Fix: don’t rely solely on self-assessment. Have structural checks that catch obvious failures (missing required fields, off-format outputs, etc.) and trigger escalation.

The economics

A worked example. Suppose your traffic mix is:

  • 60% simple queries
  • 30% moderate queries
  • 10% complex queries

Without routing (everything on workhorse): cost X per call, total = 100% of X. With routing (60% fast, 30% workhorse, 10% frontier):

  • Fast: 0.6 * 0.2X = 0.12X
  • Workhorse: 0.3 * X = 0.3X
  • Frontier: 0.1 * 5X = 0.5X
  • Total: 0.92X

Hmm, only 8% savings? Yes, because we upgraded the complex 10% to frontier (where they previously ran on workhorse).

The realistic version: if you weren’t sending the complex 10% to frontier before (you were just letting workhorse handle them, with worse quality), the routing actually saves and improves quality on the complex tail.

The pure cost win is bigger if:

  • Routing increases your fast-tier share (more queries qualify than you think)
  • You’re currently on frontier, not workhorse, for everything

For teams currently using frontier as their default, routing typically saves 50-70% with no quality drop.

When routing isn’t worth it

A few cases where routing adds complexity without savings.

  • Very low traffic. If you handle 100 calls a day, the absolute savings are small. The engineering cost of routing might exceed the savings. Just stay on workhorse.
  • Highly variable workload. If you can’t tell complexity from the input alone, the classifier becomes unreliable. The escalation pattern works; the explicit routing doesn’t.
  • Prompt caching on a single model. If you’re highly cache-optimized on one model, switching models loses the cache benefit. The savings from routing have to overcome the cache loss.

The take

Most LLM features default to a single model and overspend. Routing requests to the right tier (fast for easy, workhorse for moderate, frontier for complex) typically cuts cost 50-70% with minimal quality impact.
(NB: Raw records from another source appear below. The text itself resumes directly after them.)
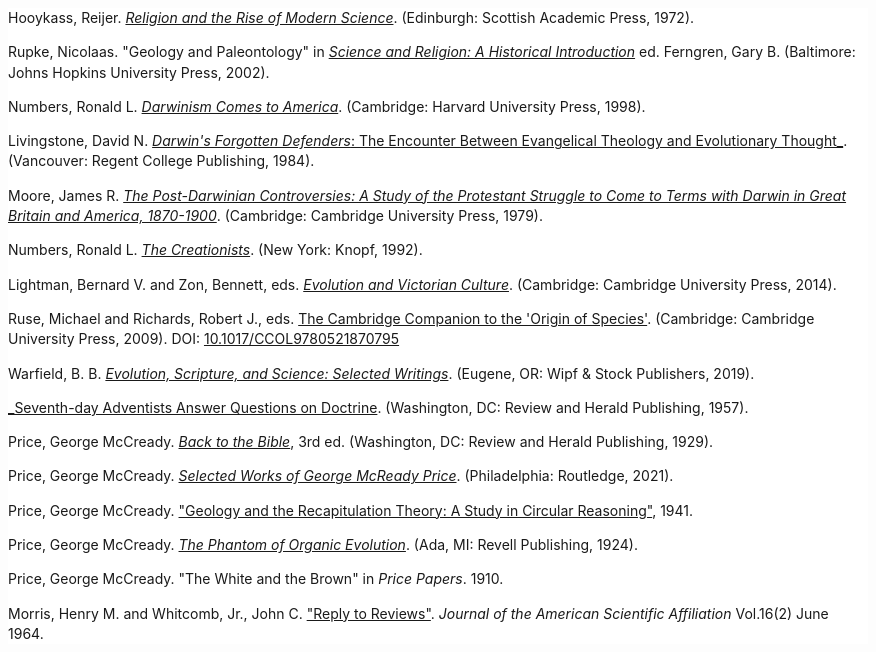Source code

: Hooykass, Reijer. [_Religion and the Rise of Modern Science_](https://www.amazon.com/Religion-rise-modern-science-Hooykaas/dp/0701118350/). (Edinburgh: Scottish Academic Press, 1972).

Rupke, Nicolaas. "Geology and Paleontology" in [_Science and Religion: A Historical Introduction_](https://www.amazon.com/dp/1421421720) ed. Ferngren, Gary B. (Baltimore: Johns Hopkins University Press, 2002).

Numbers, Ronald L. [_Darwinism Comes to America_](https://www.amazon.com/dp/0674193113/). (Cambridge: Harvard University Press, 1998).

Livingstone, David N. [_Darwin's Forgotten Defenders_: The Encounter Between Evangelical Theology and Evolutionary Thought_](https://www.amazon.com/dp/1573830933/). (Vancouver: Regent College Publishing, 1984).

Moore, James R. [_The Post-Darwinian Controversies: A Study of the Protestant Struggle to Come to Terms with Darwin in Great Britain and America, 1870-1900_](https://www.amazon.com/dp/0521219892/). (Cambridge: Cambridge University Press, 1979).

Numbers, Ronald L. [_The Creationists_](https://www.amazon.com/dp/0679401040/). (New York: Knopf, 1992).

Lightman, Bernard V. and Zon, Bennett, eds. [_Evolution and Victorian Culture_](https://www.amazon.com/dp/1107028426/). (Cambridge: Cambridge University Press, 2014).

Ruse, Michael and Richards, Robert J., eds. [The Cambridge Companion to the 'Origin of Species'](https://www.amazon.com/dp/0521870798/). (Cambridge: Cambridge University Press, 2009). DOI: [10.1017/CCOL9780521870795](https://doi.org/10.1017/CCOL9780521870795)

Warfield, B. B. [_Evolution, Scripture, and Science: Selected Writings_](https://www.amazon.com/dp/1532690150/). (Eugene, OR: Wipf & Stock Publishers, 2019).

[_Seventh-day Adventists Answer Questions on Doctrine](http://www.sdanet.org/atissue/books/qod/index.htm). (Washington, DC: Review and Herald Publishing, 1957).

Price, George McCready. [_Back to the Bible_](https://www.amazon.com/dp/B0008779OK/), 3rd ed. (Washington, DC: Review and Herald Publishing, 1929).

Price, George McCready. [_Selected Works of George McReady Price_](https://www.amazon.com/dp/0367434865/). (Philadelphia: Routledge, 2021).

Price, George McCready. ["Geology and the Recapitulation Theory: A Study in Circular Reasoning"](https://creationconcept.info/gmprice1.html), 1941.

Price, George McCready. [_The Phantom of Organic Evolution_](https://www.amazon.com/dp/B000GLIFR8). (Ada, MI: Revell Publishing, 1924).

Price, George McCready. "The White and the Brown" in _Price Papers_. 1910.

Morris, Henry M. and Whitcomb, Jr., John C. ["Reply to Reviews"](https://www.asa3.org/ASA/PSCF/1964/JASA6-64Complete.pdf). _Journal of the American Scientific Affiliation_ Vol.16(2) June 1964.

</div>
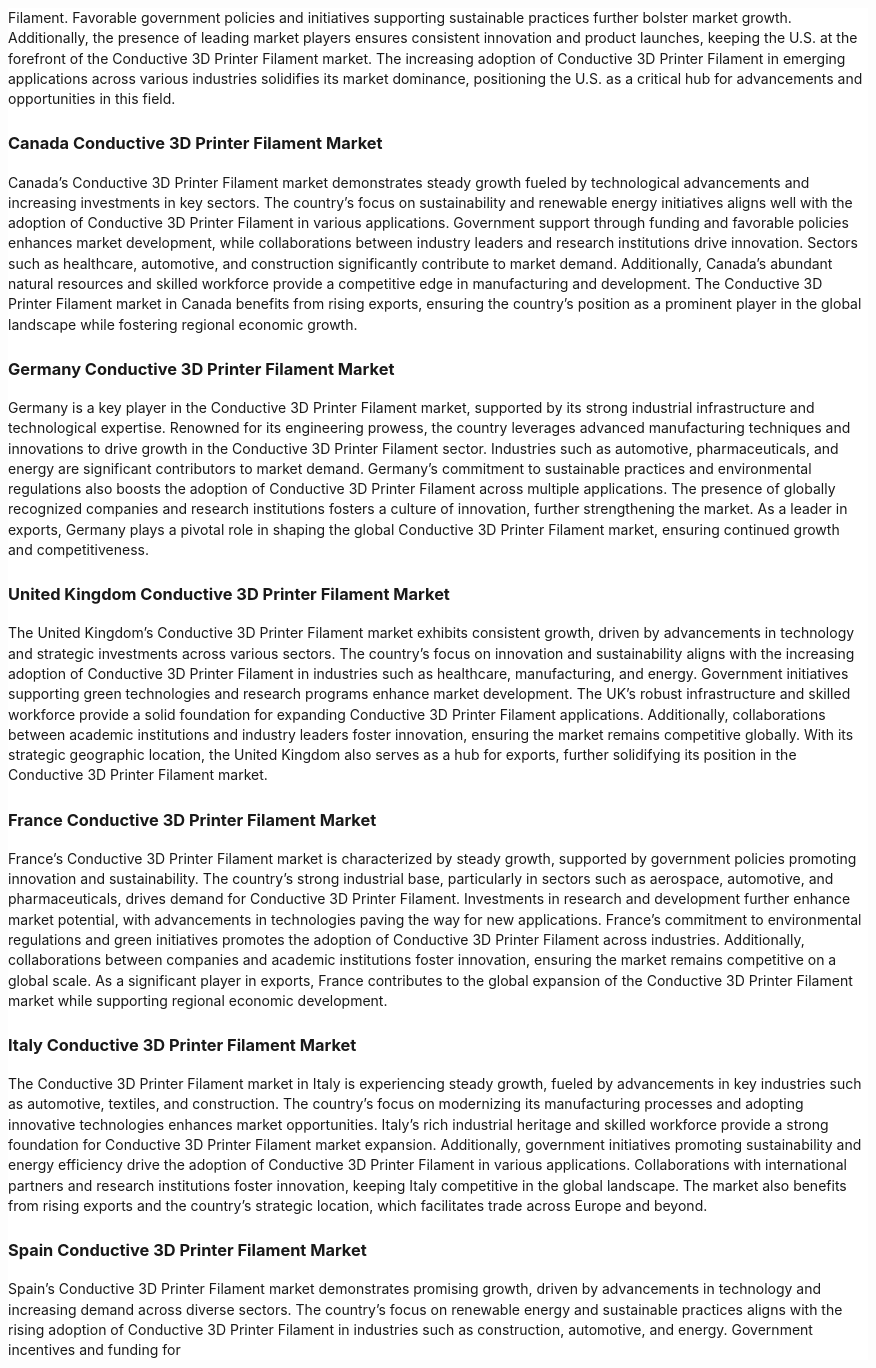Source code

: Filament. Favorable government policies and initiatives supporting sustainable practices further bolster market growth. Additionally, the presence of leading market players ensures consistent innovation and product launches, keeping the U.S. at the forefront of the Conductive 3D Printer Filament market. The increasing adoption of Conductive 3D Printer Filament in emerging applications across various industries solidifies its market dominance, positioning the U.S. as a critical hub for advancements and opportunities in this field.</p><h3>Canada Conductive 3D Printer Filament Market</h3><p>Canada&rsquo;s Conductive 3D Printer Filament market demonstrates steady growth fueled by technological advancements and increasing investments in key sectors. The country&rsquo;s focus on sustainability and renewable energy initiatives aligns well with the adoption of Conductive 3D Printer Filament in various applications. Government support through funding and favorable policies enhances market development, while collaborations between industry leaders and research institutions drive innovation. Sectors such as healthcare, automotive, and construction significantly contribute to market demand. Additionally, Canada&rsquo;s abundant natural resources and skilled workforce provide a competitive edge in manufacturing and development. The Conductive 3D Printer Filament market in Canada benefits from rising exports, ensuring the country&rsquo;s position as a prominent player in the global landscape while fostering regional economic growth.</p><h3>Germany Conductive 3D Printer Filament Market</h3><p>Germany is a key player in the Conductive 3D Printer Filament market, supported by its strong industrial infrastructure and technological expertise. Renowned for its engineering prowess, the country leverages advanced manufacturing techniques and innovations to drive growth in the Conductive 3D Printer Filament sector. Industries such as automotive, pharmaceuticals, and energy are significant contributors to market demand. Germany&rsquo;s commitment to sustainable practices and environmental regulations also boosts the adoption of Conductive 3D Printer Filament across multiple applications. The presence of globally recognized companies and research institutions fosters a culture of innovation, further strengthening the market. As a leader in exports, Germany plays a pivotal role in shaping the global Conductive 3D Printer Filament market, ensuring continued growth and competitiveness.</p><h3>United Kingdom Conductive 3D Printer Filament Market</h3><p>The United Kingdom&rsquo;s Conductive 3D Printer Filament market exhibits consistent growth, driven by advancements in technology and strategic investments across various sectors. The country&rsquo;s focus on innovation and sustainability aligns with the increasing adoption of Conductive 3D Printer Filament in industries such as healthcare, manufacturing, and energy. Government initiatives supporting green technologies and research programs enhance market development. The UK&rsquo;s robust infrastructure and skilled workforce provide a solid foundation for expanding Conductive 3D Printer Filament applications. Additionally, collaborations between academic institutions and industry leaders foster innovation, ensuring the market remains competitive globally. With its strategic geographic location, the United Kingdom also serves as a hub for exports, further solidifying its position in the Conductive 3D Printer Filament market.</p><h3>France Conductive 3D Printer Filament Market</h3><p>France&rsquo;s Conductive 3D Printer Filament market is characterized by steady growth, supported by government policies promoting innovation and sustainability. The country&rsquo;s strong industrial base, particularly in sectors such as aerospace, automotive, and pharmaceuticals, drives demand for Conductive 3D Printer Filament. Investments in research and development further enhance market potential, with advancements in technologies paving the way for new applications. France&rsquo;s commitment to environmental regulations and green initiatives promotes the adoption of Conductive 3D Printer Filament across industries. Additionally, collaborations between companies and academic institutions foster innovation, ensuring the market remains competitive on a global scale. As a significant player in exports, France contributes to the global expansion of the Conductive 3D Printer Filament market while supporting regional economic development.</p><h3>Italy Conductive 3D Printer Filament Market</h3><p>The Conductive 3D Printer Filament market in Italy is experiencing steady growth, fueled by advancements in key industries such as automotive, textiles, and construction. The country&rsquo;s focus on modernizing its manufacturing processes and adopting innovative technologies enhances market opportunities. Italy&rsquo;s rich industrial heritage and skilled workforce provide a strong foundation for Conductive 3D Printer Filament market expansion. Additionally, government initiatives promoting sustainability and energy efficiency drive the adoption of Conductive 3D Printer Filament in various applications. Collaborations with international partners and research institutions foster innovation, keeping Italy competitive in the global landscape. The market also benefits from rising exports and the country&rsquo;s strategic location, which facilitates trade across Europe and beyond.</p><h3>Spain Conductive 3D Printer Filament Market</h3><p>Spain&rsquo;s Conductive 3D Printer Filament market demonstrates promising growth, driven by advancements in technology and increasing demand across diverse sectors. The country&rsquo;s focus on renewable energy and sustainable practices aligns with the rising adoption of Conductive 3D Printer Filament in industries such as construction, automotive, and energy. Government incentives and funding for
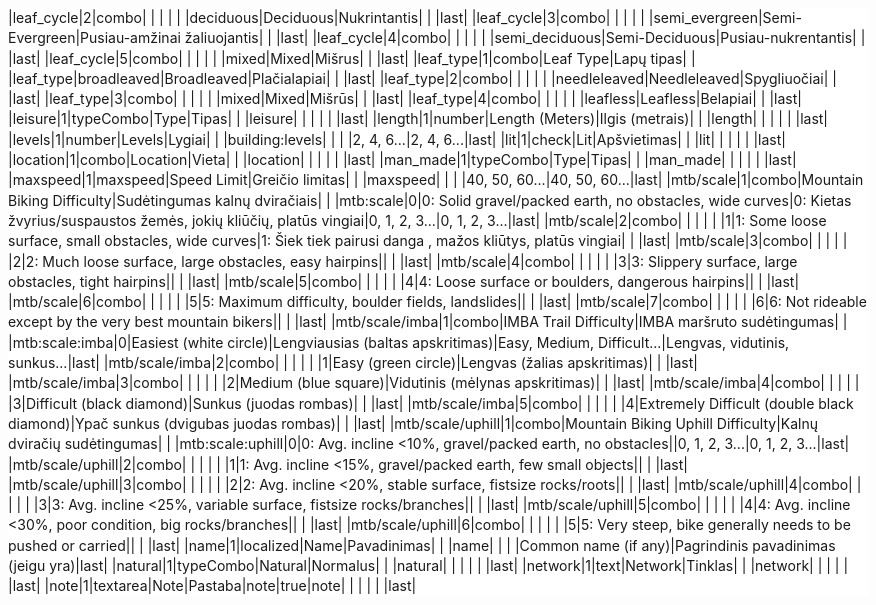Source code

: |leaf_cycle|2|combo| | | | | |deciduous|Deciduous|Nukrintantis| | |last|
|leaf_cycle|3|combo| | | | | |semi_evergreen|Semi-Evergreen|Pusiau-amžinai žaliuojantis| | |last|
|leaf_cycle|4|combo| | | | | |semi_deciduous|Semi-Deciduous|Pusiau-nukrentantis| | |last|
|leaf_cycle|5|combo| | | | | |mixed|Mixed|Mišrus| | |last|
|leaf_type|1|combo|Leaf Type|Lapų tipas| | |leaf_type|broadleaved|Broadleaved|Plačialapiai| | |last|
|leaf_type|2|combo| | | | | |needleleaved|Needleleaved|Spygliuočiai| | |last|
|leaf_type|3|combo| | | | | |mixed|Mixed|Mišrūs| | |last|
|leaf_type|4|combo| | | | | |leafless|Leafless|Belapiai| | |last|
|leisure|1|typeCombo|Type|Tipas| | |leisure| | | | | |last|
|length|1|number|Length (Meters)|Ilgis (metrais)| | |length| | | | | |last|
|levels|1|number|Levels|Lygiai| | |building:levels| | | |2, 4, 6...|2, 4, 6...|last|
|lit|1|check|Lit|Apšvietimas| | |lit| | | | | |last|
|location|1|combo|Location|Vieta| | |location| | | | | |last|
|man_made|1|typeCombo|Type|Tipas| | |man_made| | | | | |last|
|maxspeed|1|maxspeed|Speed Limit|Greičio limitas| | |maxspeed| | | |40, 50, 60...|40, 50, 60...|last|
|mtb/scale|1|combo|Mountain Biking Difficulty|Sudėtingumas kalnų dviračiais| | |mtb:scale|0|0: Solid gravel/packed earth, no obstacles, wide curves|0: Kietas žvyrius/suspaustos žemės, jokių kliūčių, platūs vingiai|0, 1, 2, 3...|0, 1, 2, 3...|last|
|mtb/scale|2|combo| | | | | |1|1: Some loose surface, small obstacles, wide curves|1: Šiek tiek pairusi danga , mažos kliūtys, platūs vingiai| | |last|
|mtb/scale|3|combo| | | | | |2|2: Much loose surface, large obstacles, easy hairpins|| | |last|
|mtb/scale|4|combo| | | | | |3|3: Slippery surface, large obstacles, tight hairpins|| | |last|
|mtb/scale|5|combo| | | | | |4|4: Loose surface or boulders, dangerous hairpins|| | |last|
|mtb/scale|6|combo| | | | | |5|5: Maximum difficulty, boulder fields, landslides|| | |last|
|mtb/scale|7|combo| | | | | |6|6: Not rideable except by the very best mountain bikers|| | |last|
|mtb/scale/imba|1|combo|IMBA Trail Difficulty|IMBA maršruto sudėtingumas| | |mtb:scale:imba|0|Easiest (white circle)|Lengviausias (baltas apskritimas)|Easy, Medium, Difficult...|Lengvas, vidutinis, sunkus...|last|
|mtb/scale/imba|2|combo| | | | | |1|Easy (green circle)|Lengvas (žalias apskritimas)| | |last|
|mtb/scale/imba|3|combo| | | | | |2|Medium (blue square)|Vidutinis (mėlynas apskritimas)| | |last|
|mtb/scale/imba|4|combo| | | | | |3|Difficult (black diamond)|Sunkus (juodas rombas)| | |last|
|mtb/scale/imba|5|combo| | | | | |4|Extremely Difficult (double black diamond)|Ypač sunkus (dvigubas juodas rombas)| | |last|
|mtb/scale/uphill|1|combo|Mountain Biking Uphill Difficulty|Kalnų dviračių sudėtingumas| | |mtb:scale:uphill|0|0: Avg. incline <10%, gravel/packed earth, no obstacles||0, 1, 2, 3...|0, 1, 2, 3...|last|
|mtb/scale/uphill|2|combo| | | | | |1|1: Avg. incline <15%, gravel/packed earth, few small objects|| | |last|
|mtb/scale/uphill|3|combo| | | | | |2|2: Avg. incline <20%, stable surface, fistsize rocks/roots|| | |last|
|mtb/scale/uphill|4|combo| | | | | |3|3: Avg. incline <25%, variable surface, fistsize rocks/branches|| | |last|
|mtb/scale/uphill|5|combo| | | | | |4|4: Avg. incline <30%, poor condition, big rocks/branches|| | |last|
|mtb/scale/uphill|6|combo| | | | | |5|5: Very steep, bike generally needs to be pushed or carried|| | |last|
|name|1|localized|Name|Pavadinimas| | |name| | | |Common name (if any)|Pagrindinis pavadinimas (jeigu yra)|last|
|natural|1|typeCombo|Natural|Normalus| | |natural| | | | | |last|
|network|1|text|Network|Tinklas| | |network| | | | | |last|
|note|1|textarea|Note|Pastaba|note|true|note| | | | | |last|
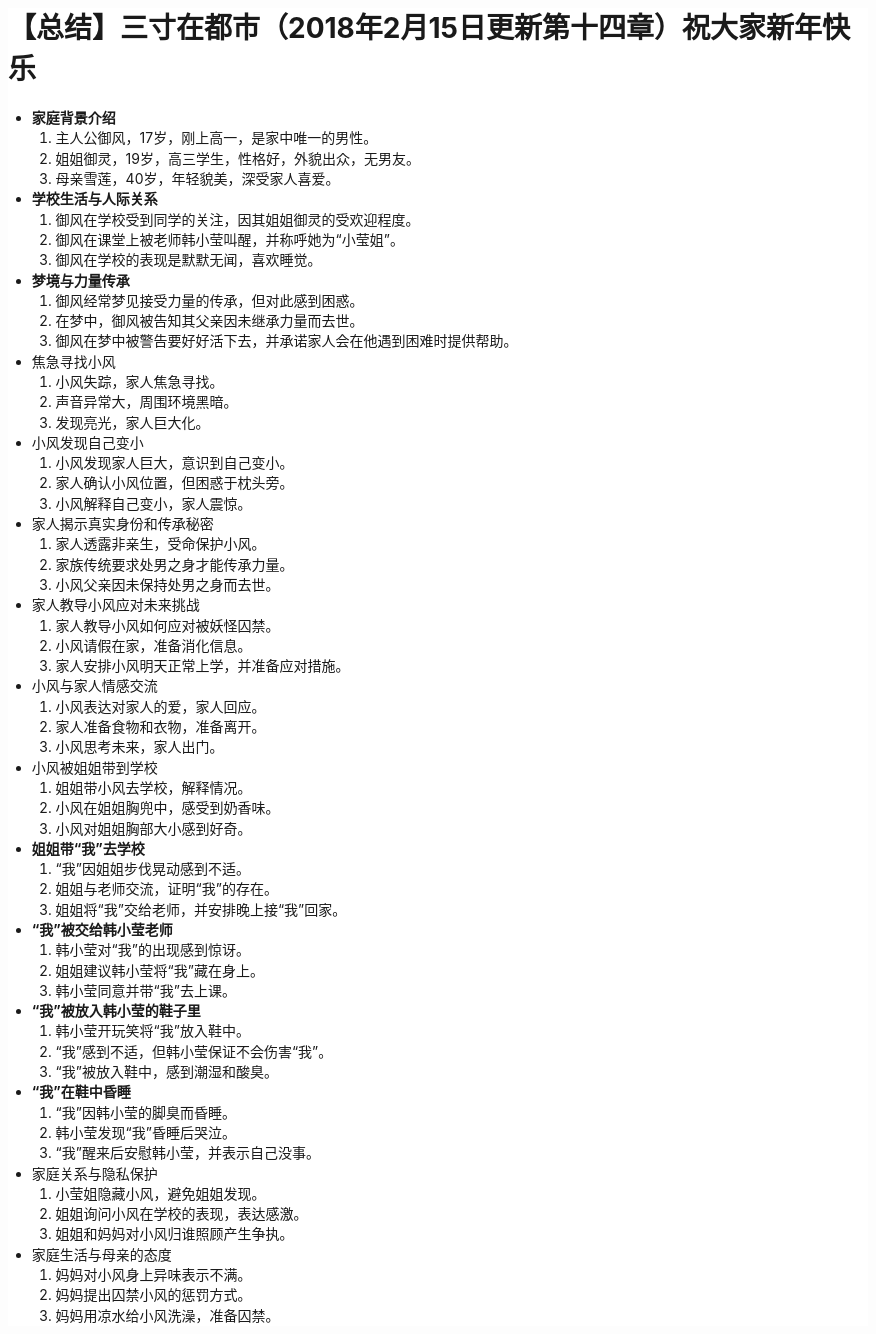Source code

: # 【总结】三寸在都市（2018年2月15日更新第十四章）祝大家新年快乐

-   **家庭背景介绍**
    1.  主人公御风，17岁，刚上高一，是家中唯一的男性。
    2.  姐姐御灵，19岁，高三学生，性格好，外貌出众，无男友。
    3.  母亲雪莲，40岁，年轻貌美，深受家人喜爱。
-   **学校生活与人际关系**
    1.  御风在学校受到同学的关注，因其姐姐御灵的受欢迎程度。
    2.  御风在课堂上被老师韩小莹叫醒，并称呼她为“小莹姐”。
    3.  御风在学校的表现是默默无闻，喜欢睡觉。
-   **梦境与力量传承**
    1.  御风经常梦见接受力量的传承，但对此感到困惑。
    2.  在梦中，御风被告知其父亲因未继承力量而去世。
    3.  御风在梦中被警告要好好活下去，并承诺家人会在他遇到困难时提供帮助。
-   焦急寻找小风
    1.  小风失踪，家人焦急寻找。
    2.  声音异常大，周围环境黑暗。
    3.  发现亮光，家人巨大化。
-   小风发现自己变小
    1.  小风发现家人巨大，意识到自己变小。
    2.  家人确认小风位置，但困惑于枕头旁。
    3.  小风解释自己变小，家人震惊。
-   家人揭示真实身份和传承秘密
    1.  家人透露非亲生，受命保护小风。
    2.  家族传统要求处男之身才能传承力量。
    3.  小风父亲因未保持处男之身而去世。
-   家人教导小风应对未来挑战
    1.  家人教导小风如何应对被妖怪囚禁。
    2.  小风请假在家，准备消化信息。
    3.  家人安排小风明天正常上学，并准备应对措施。
-   小风与家人情感交流
    1.  小风表达对家人的爱，家人回应。
    2.  家人准备食物和衣物，准备离开。
    3.  小风思考未来，家人出门。
-   小风被姐姐带到学校
    1.  姐姐带小风去学校，解释情况。
    2.  小风在姐姐胸兜中，感受到奶香味。
    3.  小风对姐姐胸部大小感到好奇。
-   **姐姐带“我”去学校**
    1.  “我”因姐姐步伐晃动感到不适。
    2.  姐姐与老师交流，证明“我”的存在。
    3.  姐姐将“我”交给老师，并安排晚上接“我”回家。
-   **“我”被交给韩小莹老师**
    1.  韩小莹对“我”的出现感到惊讶。
    2.  姐姐建议韩小莹将“我”藏在身上。
    3.  韩小莹同意并带“我”去上课。
-   **“我”被放入韩小莹的鞋子里**
    1.  韩小莹开玩笑将“我”放入鞋中。
    2.  “我”感到不适，但韩小莹保证不会伤害“我”。
    3.  “我”被放入鞋中，感到潮湿和酸臭。
-   **“我”在鞋中昏睡**
    1.  “我”因韩小莹的脚臭而昏睡。
    2.  韩小莹发现“我”昏睡后哭泣。
    3.  “我”醒来后安慰韩小莹，并表示自己没事。
-   家庭关系与隐私保护
    1.  小莹姐隐藏小风，避免姐姐发现。
    2.  姐姐询问小风在学校的表现，表达感激。
    3.  姐姐和妈妈对小风归谁照顾产生争执。
-   家庭生活与母亲的态度
    1.  妈妈对小风身上异味表示不满。
    2.  妈妈提出囚禁小风的惩罚方式。
    3.  妈妈用凉水给小风洗澡，准备囚禁。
The classifier needs ongoing maintenance and you need shadow eval to catch quality drops. Done well, routing is one of the highest-leverage cost optimizations available. Done poorly, it leaks bad output to users on the cheap tier.

If you’re paying frontier prices for every call, you’re probably leaving 50%+ of your bill on the table. Build the routing layer; pick up the savings.